Trend Micro has retracted last weeks claim to have discovered a Trojan that could exploit vulnerabilities in the Windows graphics engine.
The claim was highly significant because Microsoft had only patched the critically-rated flaws days earlier. If true, it would have been evidence that malware writers were getting closer to writing a feared zero day exploit, where a vulnerability is attacked before its existence has been discovered and a patch issued.
Trend has now admitted that the Troj_emfsploit.A Trojan was mis-analysed by its security team, and the appearance of exploiting the flaws was probably an unfortunate coincidence.
The company had claimed the Trojan could cause explorer.exe - which supports the Windows GUI shell - to crash. Customers that had not yet applied Microsofts patch MS05-053 would have been vulnerable.

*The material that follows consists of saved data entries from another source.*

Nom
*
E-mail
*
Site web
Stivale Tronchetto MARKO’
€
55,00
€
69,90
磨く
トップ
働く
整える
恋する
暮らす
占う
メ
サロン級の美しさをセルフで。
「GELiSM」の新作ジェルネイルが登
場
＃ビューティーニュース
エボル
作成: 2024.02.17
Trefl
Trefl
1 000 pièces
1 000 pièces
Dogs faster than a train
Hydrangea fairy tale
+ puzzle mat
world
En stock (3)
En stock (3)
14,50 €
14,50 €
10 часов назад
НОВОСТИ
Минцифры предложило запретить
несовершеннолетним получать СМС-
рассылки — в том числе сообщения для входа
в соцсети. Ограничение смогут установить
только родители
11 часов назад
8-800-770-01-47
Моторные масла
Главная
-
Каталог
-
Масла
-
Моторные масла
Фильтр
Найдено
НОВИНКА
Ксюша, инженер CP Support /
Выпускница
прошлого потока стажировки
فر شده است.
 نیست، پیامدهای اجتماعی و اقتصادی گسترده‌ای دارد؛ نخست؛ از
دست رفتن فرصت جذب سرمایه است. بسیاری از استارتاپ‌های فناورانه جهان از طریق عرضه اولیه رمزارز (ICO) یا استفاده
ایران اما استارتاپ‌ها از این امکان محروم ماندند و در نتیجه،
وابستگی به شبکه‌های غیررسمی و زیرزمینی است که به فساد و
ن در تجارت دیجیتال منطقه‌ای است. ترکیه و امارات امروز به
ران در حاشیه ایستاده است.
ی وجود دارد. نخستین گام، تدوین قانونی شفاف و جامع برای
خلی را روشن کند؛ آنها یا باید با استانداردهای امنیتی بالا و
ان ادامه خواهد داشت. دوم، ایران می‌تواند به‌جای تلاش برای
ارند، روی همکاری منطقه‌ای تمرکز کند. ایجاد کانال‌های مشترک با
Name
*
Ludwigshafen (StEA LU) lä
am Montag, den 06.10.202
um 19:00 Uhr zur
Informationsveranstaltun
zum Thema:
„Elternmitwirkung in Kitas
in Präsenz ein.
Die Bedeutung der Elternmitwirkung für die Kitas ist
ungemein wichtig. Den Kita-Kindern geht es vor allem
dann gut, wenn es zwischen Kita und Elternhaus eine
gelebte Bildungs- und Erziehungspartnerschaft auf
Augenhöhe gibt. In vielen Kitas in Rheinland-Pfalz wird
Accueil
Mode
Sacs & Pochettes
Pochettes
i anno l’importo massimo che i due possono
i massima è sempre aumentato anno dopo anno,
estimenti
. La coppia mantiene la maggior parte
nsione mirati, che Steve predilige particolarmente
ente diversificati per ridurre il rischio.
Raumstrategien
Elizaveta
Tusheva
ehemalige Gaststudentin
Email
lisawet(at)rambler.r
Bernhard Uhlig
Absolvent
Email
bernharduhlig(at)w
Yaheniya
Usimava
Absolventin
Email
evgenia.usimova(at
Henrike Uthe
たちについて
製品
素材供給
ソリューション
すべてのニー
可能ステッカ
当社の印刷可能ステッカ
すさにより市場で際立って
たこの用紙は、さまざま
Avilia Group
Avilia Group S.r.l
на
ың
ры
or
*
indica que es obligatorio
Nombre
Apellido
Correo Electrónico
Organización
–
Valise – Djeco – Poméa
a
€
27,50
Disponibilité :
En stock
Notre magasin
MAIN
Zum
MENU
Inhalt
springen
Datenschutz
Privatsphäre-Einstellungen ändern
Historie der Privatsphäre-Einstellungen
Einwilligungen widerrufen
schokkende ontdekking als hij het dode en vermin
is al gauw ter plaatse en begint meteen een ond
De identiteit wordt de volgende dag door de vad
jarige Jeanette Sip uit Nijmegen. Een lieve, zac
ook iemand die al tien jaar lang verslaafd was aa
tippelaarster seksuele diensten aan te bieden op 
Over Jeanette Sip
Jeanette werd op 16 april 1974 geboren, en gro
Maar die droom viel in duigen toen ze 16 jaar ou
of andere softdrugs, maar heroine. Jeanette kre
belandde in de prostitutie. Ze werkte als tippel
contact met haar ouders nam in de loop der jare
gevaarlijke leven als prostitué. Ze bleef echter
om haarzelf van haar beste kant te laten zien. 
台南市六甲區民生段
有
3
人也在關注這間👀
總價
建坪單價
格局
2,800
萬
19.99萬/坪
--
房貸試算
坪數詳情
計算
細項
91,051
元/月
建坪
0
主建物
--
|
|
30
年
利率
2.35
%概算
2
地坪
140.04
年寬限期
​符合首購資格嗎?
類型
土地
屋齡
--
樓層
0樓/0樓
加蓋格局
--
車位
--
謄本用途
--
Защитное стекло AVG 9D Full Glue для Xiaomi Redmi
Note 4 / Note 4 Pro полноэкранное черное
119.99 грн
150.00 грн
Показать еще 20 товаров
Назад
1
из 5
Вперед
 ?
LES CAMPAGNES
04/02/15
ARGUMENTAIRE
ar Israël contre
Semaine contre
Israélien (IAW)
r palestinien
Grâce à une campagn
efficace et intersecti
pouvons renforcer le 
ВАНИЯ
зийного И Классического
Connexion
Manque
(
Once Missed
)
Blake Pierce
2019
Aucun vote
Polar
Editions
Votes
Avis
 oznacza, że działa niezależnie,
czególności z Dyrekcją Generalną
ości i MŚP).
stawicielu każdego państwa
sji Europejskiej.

In fact, it turns out that it can only cause a GUI crash in Windows XP systems prior to the Service Pack 1 (SP1) update of 2002. Windows 2000 systems are vulnerable up to Service Pack 4.
"Given the time we needed to react to this, we didn't analyze it thoroughly. We wanted to do something fast and perhaps we didn't spend sufficient time on it," said Trend chief technologist, Raimund Genes in an interview with a third-party source.
Trend has now removed the explicit claim of an exploit from its website description of the Trojan, and has fallen back on the a generic statement that the Trojan exhibits behaviour similar to the Enhanced Metafile vulnerability of MS05-053.
Infection rates for the Trojan are rated as zero across all areas of the world, according to the site.
The affair is not only embarrassing but mildly ironic. Earlier this year, a software update from Trend was said to have caused Windows XP SP2 systems to grind to a halt. The company fielded support calls from nearly 30,000 customers and had to issue a patch to sort the problem.
Only two months before that, the company suffered from a major vulnerability in its own anti-virus software, that affected 30 of its products.